Mengapa pembaca laporan audit internal atau laporan audit eksternal tidak tertarik membaca dan memahami isi laporan audit? Jawabannya adalah banyak faktor yang membuat para pembaca enggan, tidak tertarik, dan kapok membaca laporan audit.
Salah satunya adalah cara auditor atau pemeriksa mengkomunikasikan atau menyusun temuan audit sehingga masalah yang sebenarnya penting dan menarik tidak dipahami pembacanya. Masalah di sini berarti temuan auditor berupa penyimpangan, deviasi, kekurangan, kelemahan, ketidakhematan, ketidakefisienan, dan ketidakefektifan. Semuanya berkonotasi negatif dari sudut pandang auditor atau pemeriksa.

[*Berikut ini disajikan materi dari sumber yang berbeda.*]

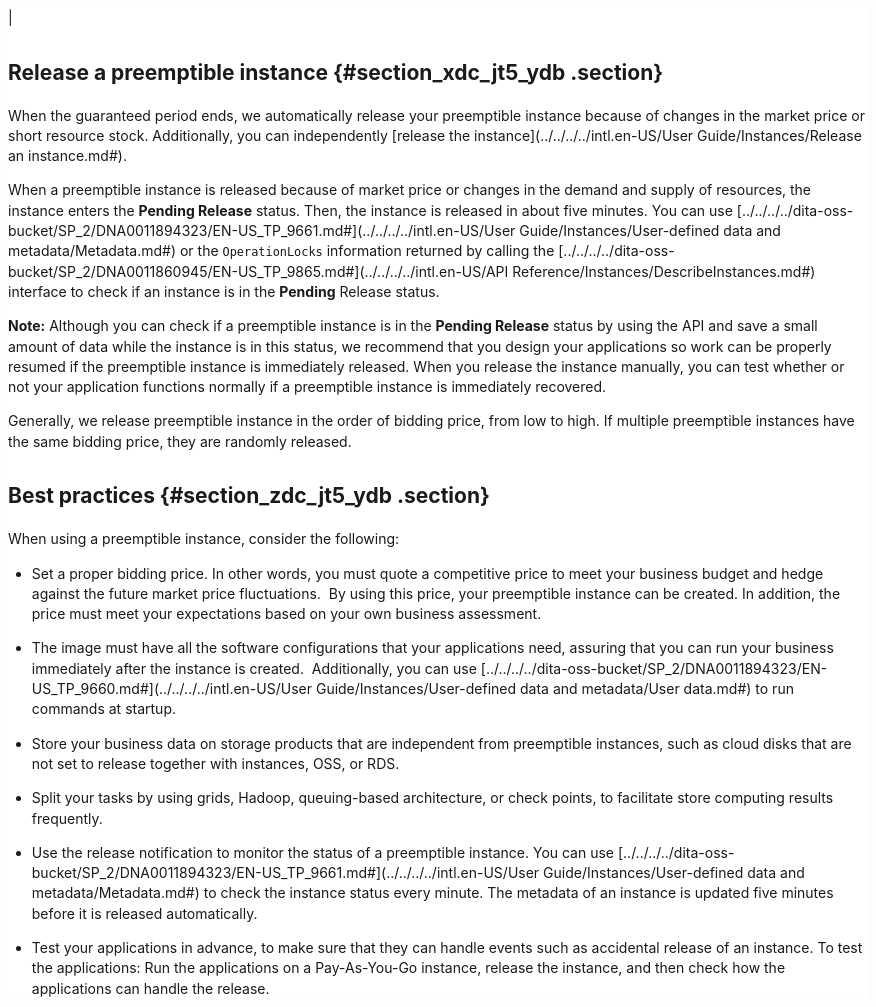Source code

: |

## Release a preemptible instance {#section_xdc_jt5_ydb .section}

When the guaranteed period ends, we automatically release your preemptible instance because of changes in the market price or short resource stock. Additionally, you can independently [release the instance](../../../../intl.en-US/User Guide/Instances/Release an instance.md#).

When a preemptible instance is released because of market price or changes in the demand and supply of resources, the instance enters the **Pending Release** status. Then, the instance is released in about five minutes. You can use [../../../../dita-oss-bucket/SP\_2/DNA0011894323/EN-US\_TP\_9661.md\#](../../../../intl.en-US/User Guide/Instances/User-defined data and metadata/Metadata.md#) or the `OperationLocks` information returned by calling the [../../../../dita-oss-bucket/SP\_2/DNA0011860945/EN-US\_TP\_9865.md\#](../../../../intl.en-US/API Reference/Instances/DescribeInstances.md#) interface to check if an instance is in the **Pending** Release status.

**Note:** Although you can check if a preemptible instance is in the **Pending Release** status by using the API and save a small amount of data while the instance is in this status, we recommend that you design your applications so work can be properly resumed if the preemptible instance is immediately released. When you release the instance manually, you can test whether or not your application functions normally if a preemptible instance is immediately recovered.

Generally, we release preemptible instance in the order of bidding price, from low to high. If multiple preemptible instances have the same bidding price, they are randomly released.

## Best practices {#section_zdc_jt5_ydb .section}

When using a preemptible instance, consider the following:

-   Set a proper bidding price. In other words, you must quote a competitive price to meet your business budget and hedge against the future market price fluctuations.  By using this price, your preemptible instance can be created. In addition, the price must meet your expectations based on your own business assessment.

-   The image must have all the software configurations that your applications need, assuring that you can run your business immediately after the instance is created.  Additionally, you can use [../../../../dita-oss-bucket/SP\_2/DNA0011894323/EN-US\_TP\_9660.md\#](../../../../intl.en-US/User Guide/Instances/User-defined data and metadata/User data.md#) to run commands at startup.

-   Store your business data on storage products that are independent from preemptible instances, such as cloud disks that are not set to release together with instances, OSS, or RDS.

-   Split your tasks by using grids, Hadoop, queuing-based architecture, or check points, to facilitate store computing results frequently.

-   Use the release notification to monitor the status of a preemptible instance. You can use [../../../../dita-oss-bucket/SP\_2/DNA0011894323/EN-US\_TP\_9661.md\#](../../../../intl.en-US/User Guide/Instances/User-defined data and metadata/Metadata.md#) to check the instance status every minute. The metadata of an instance is updated five minutes before it is released automatically.

-   Test your applications in advance, to make sure that they can handle events such as accidental release of an instance. To test the applications: Run the applications on a Pay-As-You-Go instance, release the instance, and then check how the applications can handle the release.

Pada tulisan sebelumnya tanggal 13 April 2024 (baca di sini), saya telah menguraikan tentang cara mengeksplorasi akar penyebab masalah sehingga rekomendasi auditor memiliki makna dan manfaat bagi yang diaudit.
Rekomendasi yang diberikan auditor harus memiliki hubungan atau korelasi yang kuat dengan akar penyebab masalah atau temuan. Penelitian dan analisis atas akar penyebab masalah memerlukan ketrampilan auditor dan pengetahuan atas metode analisis akar penyebab masalah.
Auditor meneliti dan menganalisis akar penyebab masalah karena adanya temuan. Oleh karena itu mendapatkan dan mengembangkan temuan merupakan aktivitas auditor yang sangat kritikal juga. Kali ini saya membahas tentang temuan audit.
Berdasarkan urutan berpikir maka eksplorasi dan pembuktian suatu temuan mendahului eksplorasi dan analisis penyebab masalah (temuan). Temuan sendiri seharusnya memiliki pesan kepada pembaca laporan audit bahwa temuan tersebut penting sehingga perlu diketahui dan perlu diperbaiki.
Jika uraian tentang temuan tidak memiliki pesan penting, maka akan membuat kesan kepada pembaca laporan bahwa temuan audit tidak memiliki nilai atau tidak bermakna atau tak memiliki arti dan manfaat kepada pembacanya. Ini berarti seperti halnya akar penyebab masalah dan rekomendasinya yang wajib dijelaskan dengan tuntas oleh auditor, temuan audit wajib menyampaikan pesan bahwa temuan ini penting, bernilai serta akan memberikan manfaat (kontribusi) kepada pihak yang diaudit.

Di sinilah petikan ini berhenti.